Come che c’entriamo? Se la stessa classifica fosse stata per il calcio, stamattina nei bar non si parlerebbe d’altro: rifondazione! rivoluzione! cambiamo tutto! Se avesse riguardato la corruzione (in realtà non è molto diversa da quella digitale), avremmo trovato editoriali indignati del tipo: ora basta! la gente non ne può più dei corrotti! Se invece avesse riguardato la crescita economica (toh, anche quella è piuttosto simile, sarà un caso?), allora oggi il governo sarebbe ancora più in bilico di quanto non sia, e non avendo idea su come risalire qualche posizione e far crescere davvero l’economia, avremmo riaperto il dibattito su restare o no in questa Europa matrigna.
E invece la classifica pubblicata ieri a Bruxelles riguarda il digitale: si chiama DESI, Digital Economic and Society Index, esce tutti gli anni in primavera e misura i progressi che ciascun paese fa sulla via del digitale, non per il gusto di fare l’ennesima classifica ma perché da qui passa l’unica possibilità per un paese di crescere e di battere la corruzione.
Il DESI tiene conto di un sacco di fattori, dalla connettività alla pubblica amministrazione, dalle imprese alle competenze digitali dei cittadini. E l’Italia resta lì, da tre anni inchiodata al quint’ultimo posto. Avete sentito la notizia al tiggì? L’avete notata in prima pagina sui giornaloni? I nostri facondi politici l’hanno per caso commentata su Twitter? Nulla. Silenzio assoluto.

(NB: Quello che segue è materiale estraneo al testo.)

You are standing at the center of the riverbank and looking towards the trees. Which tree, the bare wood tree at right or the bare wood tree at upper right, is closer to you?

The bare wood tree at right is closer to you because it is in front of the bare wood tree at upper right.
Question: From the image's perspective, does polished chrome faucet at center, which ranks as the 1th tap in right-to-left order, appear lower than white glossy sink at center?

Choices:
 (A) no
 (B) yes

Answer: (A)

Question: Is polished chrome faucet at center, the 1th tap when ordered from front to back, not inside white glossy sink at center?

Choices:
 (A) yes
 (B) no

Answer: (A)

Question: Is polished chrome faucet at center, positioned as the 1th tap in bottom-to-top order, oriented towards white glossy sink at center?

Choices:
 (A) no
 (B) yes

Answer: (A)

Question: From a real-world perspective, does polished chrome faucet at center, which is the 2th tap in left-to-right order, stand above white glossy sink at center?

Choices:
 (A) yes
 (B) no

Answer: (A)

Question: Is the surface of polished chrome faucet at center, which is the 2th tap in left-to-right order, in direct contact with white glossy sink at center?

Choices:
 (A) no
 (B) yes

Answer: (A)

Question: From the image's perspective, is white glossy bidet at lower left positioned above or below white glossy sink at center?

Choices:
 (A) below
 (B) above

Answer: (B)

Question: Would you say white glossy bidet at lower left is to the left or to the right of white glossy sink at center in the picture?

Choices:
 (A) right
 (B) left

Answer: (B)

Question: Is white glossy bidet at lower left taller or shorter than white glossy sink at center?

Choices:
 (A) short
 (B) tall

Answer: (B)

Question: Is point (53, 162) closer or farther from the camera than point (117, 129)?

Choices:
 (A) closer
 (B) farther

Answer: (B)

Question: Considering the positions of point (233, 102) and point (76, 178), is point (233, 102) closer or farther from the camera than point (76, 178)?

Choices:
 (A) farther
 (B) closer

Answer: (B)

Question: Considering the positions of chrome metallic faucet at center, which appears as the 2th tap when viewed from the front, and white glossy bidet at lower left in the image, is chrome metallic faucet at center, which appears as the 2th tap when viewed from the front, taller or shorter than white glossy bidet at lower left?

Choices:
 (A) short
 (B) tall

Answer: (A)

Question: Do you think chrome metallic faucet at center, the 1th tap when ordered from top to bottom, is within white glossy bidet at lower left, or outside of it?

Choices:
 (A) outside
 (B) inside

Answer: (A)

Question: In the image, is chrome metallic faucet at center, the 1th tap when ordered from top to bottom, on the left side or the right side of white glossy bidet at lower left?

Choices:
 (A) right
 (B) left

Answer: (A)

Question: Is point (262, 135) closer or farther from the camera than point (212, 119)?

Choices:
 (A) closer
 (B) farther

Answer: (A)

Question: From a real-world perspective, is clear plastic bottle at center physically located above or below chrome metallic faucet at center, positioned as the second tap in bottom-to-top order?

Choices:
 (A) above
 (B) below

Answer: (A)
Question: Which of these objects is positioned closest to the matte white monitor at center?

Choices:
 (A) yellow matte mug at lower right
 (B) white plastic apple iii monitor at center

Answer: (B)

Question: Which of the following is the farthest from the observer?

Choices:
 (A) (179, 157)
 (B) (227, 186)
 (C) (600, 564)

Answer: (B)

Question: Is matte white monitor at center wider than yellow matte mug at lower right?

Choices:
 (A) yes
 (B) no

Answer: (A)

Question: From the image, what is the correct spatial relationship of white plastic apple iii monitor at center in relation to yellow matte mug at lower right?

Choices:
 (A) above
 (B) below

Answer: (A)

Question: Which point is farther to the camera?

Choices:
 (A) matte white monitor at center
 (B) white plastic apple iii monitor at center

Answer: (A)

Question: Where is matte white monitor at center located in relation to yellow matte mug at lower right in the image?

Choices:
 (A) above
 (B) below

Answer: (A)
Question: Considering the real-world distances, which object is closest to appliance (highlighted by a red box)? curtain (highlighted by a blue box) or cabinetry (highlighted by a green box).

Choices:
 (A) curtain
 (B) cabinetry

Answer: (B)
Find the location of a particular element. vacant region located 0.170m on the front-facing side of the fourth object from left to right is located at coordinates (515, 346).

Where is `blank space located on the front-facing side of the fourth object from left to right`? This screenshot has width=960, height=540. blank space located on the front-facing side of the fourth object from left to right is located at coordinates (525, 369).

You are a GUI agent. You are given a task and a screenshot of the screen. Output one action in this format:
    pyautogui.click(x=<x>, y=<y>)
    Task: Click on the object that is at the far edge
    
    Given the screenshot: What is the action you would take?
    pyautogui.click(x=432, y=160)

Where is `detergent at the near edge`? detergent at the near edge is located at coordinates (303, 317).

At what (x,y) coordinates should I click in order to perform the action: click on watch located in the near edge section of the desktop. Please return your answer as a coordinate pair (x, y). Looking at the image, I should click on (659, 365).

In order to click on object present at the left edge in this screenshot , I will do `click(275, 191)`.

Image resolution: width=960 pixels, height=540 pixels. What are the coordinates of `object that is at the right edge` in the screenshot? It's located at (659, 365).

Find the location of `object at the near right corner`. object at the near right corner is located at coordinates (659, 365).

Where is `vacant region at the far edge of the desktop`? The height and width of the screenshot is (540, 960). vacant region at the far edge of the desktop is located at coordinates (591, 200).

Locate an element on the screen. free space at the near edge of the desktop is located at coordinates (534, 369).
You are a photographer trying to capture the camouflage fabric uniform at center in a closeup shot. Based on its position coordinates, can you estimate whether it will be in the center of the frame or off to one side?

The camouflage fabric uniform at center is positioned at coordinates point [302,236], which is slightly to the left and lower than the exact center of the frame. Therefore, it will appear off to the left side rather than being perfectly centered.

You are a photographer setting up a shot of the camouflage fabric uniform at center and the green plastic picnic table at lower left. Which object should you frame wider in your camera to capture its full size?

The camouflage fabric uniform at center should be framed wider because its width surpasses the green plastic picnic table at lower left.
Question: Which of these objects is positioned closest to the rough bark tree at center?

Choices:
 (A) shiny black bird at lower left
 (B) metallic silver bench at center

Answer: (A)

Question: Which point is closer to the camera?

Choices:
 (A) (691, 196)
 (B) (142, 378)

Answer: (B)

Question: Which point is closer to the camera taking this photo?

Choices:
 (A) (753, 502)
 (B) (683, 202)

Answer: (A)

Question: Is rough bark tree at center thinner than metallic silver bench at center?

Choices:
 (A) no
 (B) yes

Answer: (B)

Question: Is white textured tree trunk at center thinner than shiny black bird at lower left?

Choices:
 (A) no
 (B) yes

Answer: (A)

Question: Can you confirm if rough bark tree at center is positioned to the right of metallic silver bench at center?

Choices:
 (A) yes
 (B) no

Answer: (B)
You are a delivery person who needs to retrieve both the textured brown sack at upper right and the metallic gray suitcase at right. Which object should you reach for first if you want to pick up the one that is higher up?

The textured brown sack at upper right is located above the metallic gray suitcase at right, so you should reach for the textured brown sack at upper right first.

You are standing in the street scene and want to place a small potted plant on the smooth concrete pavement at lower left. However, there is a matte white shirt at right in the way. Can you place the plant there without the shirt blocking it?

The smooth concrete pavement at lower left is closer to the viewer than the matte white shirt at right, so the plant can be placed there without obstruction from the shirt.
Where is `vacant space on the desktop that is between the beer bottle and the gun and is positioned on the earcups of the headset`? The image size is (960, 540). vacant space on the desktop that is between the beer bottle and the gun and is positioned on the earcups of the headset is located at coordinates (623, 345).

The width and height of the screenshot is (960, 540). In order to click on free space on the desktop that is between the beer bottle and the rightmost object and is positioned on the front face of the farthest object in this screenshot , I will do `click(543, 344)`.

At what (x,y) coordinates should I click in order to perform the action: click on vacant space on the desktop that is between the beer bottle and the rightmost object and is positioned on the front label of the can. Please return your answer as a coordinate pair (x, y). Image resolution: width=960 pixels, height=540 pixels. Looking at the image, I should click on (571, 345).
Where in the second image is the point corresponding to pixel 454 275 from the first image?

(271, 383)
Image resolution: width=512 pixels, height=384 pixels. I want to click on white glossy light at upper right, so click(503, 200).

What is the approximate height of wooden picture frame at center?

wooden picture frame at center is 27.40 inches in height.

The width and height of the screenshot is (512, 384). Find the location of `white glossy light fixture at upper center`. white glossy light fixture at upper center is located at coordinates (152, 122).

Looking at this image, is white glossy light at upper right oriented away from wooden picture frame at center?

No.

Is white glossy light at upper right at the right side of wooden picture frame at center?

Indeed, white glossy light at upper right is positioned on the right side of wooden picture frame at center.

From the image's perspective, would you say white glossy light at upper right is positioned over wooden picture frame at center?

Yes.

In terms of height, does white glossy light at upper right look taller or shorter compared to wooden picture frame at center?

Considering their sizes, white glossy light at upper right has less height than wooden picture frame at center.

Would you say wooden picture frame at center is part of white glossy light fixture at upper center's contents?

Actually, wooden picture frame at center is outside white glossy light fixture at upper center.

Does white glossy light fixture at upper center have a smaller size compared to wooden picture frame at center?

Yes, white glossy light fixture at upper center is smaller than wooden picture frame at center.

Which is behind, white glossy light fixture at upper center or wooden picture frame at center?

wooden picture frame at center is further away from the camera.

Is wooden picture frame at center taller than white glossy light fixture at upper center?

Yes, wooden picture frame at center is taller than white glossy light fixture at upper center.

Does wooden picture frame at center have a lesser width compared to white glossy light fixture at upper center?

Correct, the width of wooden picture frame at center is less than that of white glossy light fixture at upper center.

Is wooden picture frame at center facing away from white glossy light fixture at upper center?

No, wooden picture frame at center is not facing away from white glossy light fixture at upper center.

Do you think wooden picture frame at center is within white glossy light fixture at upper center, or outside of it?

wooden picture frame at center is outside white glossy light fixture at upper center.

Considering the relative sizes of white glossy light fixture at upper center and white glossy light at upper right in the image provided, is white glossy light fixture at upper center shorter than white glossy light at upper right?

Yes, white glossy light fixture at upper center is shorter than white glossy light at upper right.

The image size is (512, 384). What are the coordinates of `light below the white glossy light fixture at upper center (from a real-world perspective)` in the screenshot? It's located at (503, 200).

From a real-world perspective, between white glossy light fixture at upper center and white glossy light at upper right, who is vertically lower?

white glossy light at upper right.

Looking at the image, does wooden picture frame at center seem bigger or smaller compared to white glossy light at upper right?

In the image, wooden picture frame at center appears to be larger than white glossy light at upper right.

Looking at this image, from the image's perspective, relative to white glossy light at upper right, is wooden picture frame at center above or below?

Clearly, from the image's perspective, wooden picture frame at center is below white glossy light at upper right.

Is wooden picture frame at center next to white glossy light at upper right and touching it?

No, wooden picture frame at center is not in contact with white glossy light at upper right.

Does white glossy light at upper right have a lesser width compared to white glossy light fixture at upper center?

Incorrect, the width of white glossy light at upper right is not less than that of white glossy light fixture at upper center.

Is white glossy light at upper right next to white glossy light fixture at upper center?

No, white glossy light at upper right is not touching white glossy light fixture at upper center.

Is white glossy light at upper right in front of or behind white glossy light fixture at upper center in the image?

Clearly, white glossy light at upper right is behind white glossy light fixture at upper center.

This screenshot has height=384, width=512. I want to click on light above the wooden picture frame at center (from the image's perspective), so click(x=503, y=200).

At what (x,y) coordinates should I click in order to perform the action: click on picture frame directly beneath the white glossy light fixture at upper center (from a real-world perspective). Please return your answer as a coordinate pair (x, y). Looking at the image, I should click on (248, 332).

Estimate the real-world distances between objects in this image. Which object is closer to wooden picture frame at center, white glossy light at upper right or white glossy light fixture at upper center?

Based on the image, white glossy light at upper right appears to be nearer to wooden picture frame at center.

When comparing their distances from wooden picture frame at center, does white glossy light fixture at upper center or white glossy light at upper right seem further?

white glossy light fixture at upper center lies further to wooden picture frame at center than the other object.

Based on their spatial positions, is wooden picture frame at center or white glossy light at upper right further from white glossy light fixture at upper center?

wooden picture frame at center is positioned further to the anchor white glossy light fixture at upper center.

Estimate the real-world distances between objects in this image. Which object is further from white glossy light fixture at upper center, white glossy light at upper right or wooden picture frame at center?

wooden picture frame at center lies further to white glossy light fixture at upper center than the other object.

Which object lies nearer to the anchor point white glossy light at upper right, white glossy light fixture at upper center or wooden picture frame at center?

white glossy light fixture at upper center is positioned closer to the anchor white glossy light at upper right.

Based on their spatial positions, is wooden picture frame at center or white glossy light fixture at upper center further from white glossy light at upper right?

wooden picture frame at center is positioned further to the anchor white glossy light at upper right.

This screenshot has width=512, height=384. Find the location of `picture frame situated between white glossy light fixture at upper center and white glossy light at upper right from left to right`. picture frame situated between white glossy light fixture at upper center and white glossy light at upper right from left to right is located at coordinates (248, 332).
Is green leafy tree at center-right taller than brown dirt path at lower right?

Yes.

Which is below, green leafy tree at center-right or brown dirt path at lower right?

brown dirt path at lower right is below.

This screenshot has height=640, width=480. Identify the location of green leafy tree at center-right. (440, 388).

Ma statene certi: al prossimo evento di giovani al quale saranno invitati diranno con la massima intensità di cui sono capaci che l’Italia ha bisogno di innovazione, che il digitale è il nostro futuro, che le startup sono un toccasana. I più visionari citeranno anche qualche confuso progetto su intelligenza artificiale e blockchain. E torneranno ad occuparsi di cose serie. Per questo è colpa nostra: perché anche a noi in fondo non ce ne frega abbastanza per inchiodarli alle loro responsabilità.